··· Input data ···

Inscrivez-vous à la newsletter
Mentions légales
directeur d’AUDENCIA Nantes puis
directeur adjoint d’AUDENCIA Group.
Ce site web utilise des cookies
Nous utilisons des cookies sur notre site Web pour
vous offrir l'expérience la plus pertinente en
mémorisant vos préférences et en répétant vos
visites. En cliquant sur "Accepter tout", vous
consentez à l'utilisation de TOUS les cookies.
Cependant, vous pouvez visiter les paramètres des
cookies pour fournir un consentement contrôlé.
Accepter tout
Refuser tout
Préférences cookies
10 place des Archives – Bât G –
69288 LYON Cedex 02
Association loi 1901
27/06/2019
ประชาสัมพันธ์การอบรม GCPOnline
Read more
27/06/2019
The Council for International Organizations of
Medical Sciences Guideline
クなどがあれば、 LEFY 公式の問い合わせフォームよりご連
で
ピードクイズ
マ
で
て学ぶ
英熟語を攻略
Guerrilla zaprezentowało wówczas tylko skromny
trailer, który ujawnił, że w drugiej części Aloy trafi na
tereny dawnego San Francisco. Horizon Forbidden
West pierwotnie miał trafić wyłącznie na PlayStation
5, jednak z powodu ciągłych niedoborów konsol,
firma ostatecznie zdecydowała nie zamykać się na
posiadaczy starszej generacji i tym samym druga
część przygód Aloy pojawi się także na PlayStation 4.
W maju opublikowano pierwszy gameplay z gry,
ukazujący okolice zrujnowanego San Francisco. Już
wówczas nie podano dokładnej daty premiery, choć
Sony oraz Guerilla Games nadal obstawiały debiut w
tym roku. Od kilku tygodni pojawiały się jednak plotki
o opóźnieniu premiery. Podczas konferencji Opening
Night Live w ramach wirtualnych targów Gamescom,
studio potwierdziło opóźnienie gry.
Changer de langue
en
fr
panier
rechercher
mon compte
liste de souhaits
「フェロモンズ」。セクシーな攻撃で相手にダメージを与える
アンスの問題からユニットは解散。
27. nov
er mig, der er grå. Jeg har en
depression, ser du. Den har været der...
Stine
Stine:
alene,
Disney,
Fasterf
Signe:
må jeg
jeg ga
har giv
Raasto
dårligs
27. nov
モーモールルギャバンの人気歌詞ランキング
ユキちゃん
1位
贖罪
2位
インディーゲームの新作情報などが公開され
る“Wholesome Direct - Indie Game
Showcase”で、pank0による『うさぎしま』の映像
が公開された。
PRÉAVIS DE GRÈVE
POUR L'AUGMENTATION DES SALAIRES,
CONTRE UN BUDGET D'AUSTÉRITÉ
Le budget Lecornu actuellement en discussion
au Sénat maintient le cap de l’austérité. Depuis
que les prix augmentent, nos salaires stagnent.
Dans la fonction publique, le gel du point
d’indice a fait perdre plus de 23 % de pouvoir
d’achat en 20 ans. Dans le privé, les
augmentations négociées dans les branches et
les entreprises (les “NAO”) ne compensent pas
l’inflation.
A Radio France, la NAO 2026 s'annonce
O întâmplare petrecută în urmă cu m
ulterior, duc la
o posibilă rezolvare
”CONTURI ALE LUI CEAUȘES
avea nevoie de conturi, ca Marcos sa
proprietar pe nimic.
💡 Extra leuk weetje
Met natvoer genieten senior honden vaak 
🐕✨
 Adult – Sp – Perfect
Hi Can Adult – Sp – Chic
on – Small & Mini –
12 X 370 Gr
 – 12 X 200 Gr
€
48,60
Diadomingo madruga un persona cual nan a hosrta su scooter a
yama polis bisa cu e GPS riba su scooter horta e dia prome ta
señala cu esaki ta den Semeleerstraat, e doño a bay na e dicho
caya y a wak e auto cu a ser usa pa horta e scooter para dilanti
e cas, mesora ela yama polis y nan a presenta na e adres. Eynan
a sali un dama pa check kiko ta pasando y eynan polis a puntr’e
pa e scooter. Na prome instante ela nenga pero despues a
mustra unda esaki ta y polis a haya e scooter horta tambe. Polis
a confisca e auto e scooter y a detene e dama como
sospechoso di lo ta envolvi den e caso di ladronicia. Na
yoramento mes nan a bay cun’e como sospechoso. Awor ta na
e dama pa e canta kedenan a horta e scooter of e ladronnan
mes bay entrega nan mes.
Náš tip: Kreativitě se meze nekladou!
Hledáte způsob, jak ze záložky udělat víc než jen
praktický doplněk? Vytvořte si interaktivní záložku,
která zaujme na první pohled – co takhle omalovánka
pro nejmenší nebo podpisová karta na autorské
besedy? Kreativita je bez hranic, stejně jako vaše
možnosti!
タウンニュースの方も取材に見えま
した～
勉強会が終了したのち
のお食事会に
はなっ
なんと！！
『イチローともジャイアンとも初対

···

Work to be completed: Could you extract, word for word, the lines from the start of the material through the line containing "vous offrir l'expérience", including both ends?

Finished task:
Inscrivez-vous à la newsletter
Mentions légales
directeur d’AUDENCIA Nantes puis
directeur adjoint d’AUDENCIA Group.
Ce site web utilise des cookies
Nous utilisons des cookies sur notre site Web pour
vous offrir l'expérience la plus pertinente en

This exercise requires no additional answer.